> Reading passage
--- START ---
I have a ROR app (version 6.1.4.1) with Ruby 2.7.4 on a Raspberry Pi 4 with 4 GB RAM and a 32 GB SD card. I installed Passenger 6.0.12 using the tarball installation and am running it with nginx. passenger start in the app directory works successfully, but when I try running it as with nginx (/opt/nginx/sbin/nginx) on port 80, I get the above error when visiting the site.

I'm accessing the app via IP address, which is configured in the nginx.conf and the app is installed in /home/pi/src/bogie_can. There is a .bundle directory with a config file in the app directory, and that's where the gems are installed. I'm running the app in "development" mode, which is configured in the server section of the nginx.conf file using passenger_app_env.

The specific error is that the app cannot find racc-1.5.2. The Bundler info is #<struct Bundler::Settings::Path explicit_path="/home/pi/src/bogie_can/.bundle", system_path=false, default_install_uses_path=false>.. So, we note that the .bundle path is correct and in the .bundle/ruby/2.7.0/gems/ directory, racc-1.5.2 is indeed installed and owned by the user "pi".
--- END ---
> Provided material
--- START ---
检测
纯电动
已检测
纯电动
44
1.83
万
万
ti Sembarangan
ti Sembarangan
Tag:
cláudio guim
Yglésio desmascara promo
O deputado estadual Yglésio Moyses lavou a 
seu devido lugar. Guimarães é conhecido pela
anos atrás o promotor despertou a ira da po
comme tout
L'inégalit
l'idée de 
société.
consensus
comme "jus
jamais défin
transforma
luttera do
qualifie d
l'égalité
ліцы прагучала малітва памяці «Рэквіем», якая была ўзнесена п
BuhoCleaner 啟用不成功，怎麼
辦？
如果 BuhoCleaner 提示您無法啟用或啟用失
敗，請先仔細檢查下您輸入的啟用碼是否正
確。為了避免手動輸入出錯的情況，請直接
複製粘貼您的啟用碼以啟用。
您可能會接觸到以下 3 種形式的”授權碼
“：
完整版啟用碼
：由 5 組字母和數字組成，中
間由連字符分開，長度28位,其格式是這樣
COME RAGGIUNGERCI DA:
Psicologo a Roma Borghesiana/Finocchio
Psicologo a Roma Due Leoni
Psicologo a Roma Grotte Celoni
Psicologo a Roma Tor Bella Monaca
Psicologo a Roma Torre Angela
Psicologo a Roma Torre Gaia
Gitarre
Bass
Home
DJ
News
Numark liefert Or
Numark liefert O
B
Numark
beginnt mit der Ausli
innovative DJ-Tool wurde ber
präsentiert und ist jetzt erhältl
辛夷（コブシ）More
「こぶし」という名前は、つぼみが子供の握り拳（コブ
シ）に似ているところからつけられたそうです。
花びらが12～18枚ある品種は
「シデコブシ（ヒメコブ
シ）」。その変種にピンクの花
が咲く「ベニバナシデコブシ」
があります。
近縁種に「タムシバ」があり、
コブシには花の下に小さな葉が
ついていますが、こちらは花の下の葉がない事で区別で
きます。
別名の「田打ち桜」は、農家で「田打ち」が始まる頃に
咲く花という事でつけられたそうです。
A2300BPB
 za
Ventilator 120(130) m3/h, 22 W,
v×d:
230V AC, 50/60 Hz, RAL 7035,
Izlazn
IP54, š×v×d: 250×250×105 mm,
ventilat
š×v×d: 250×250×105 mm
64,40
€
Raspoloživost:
--- END ---
> Brief
Write out the Passenger setup post again, starting at "I'm accessing the" and stopping after "file using passenger_app_env.", with "development" swapped for "production".

> Exercise output
I'm accessing the app via IP address, which is configured in the nginx.conf and the app is installed in /home/pi/src/bogie_can. There is a .bundle directory with a config file in the app directory, and that's where the gems are installed. I'm running the app in "production" mode, which is configured in the server section of the nginx.conf file using passenger_app_env.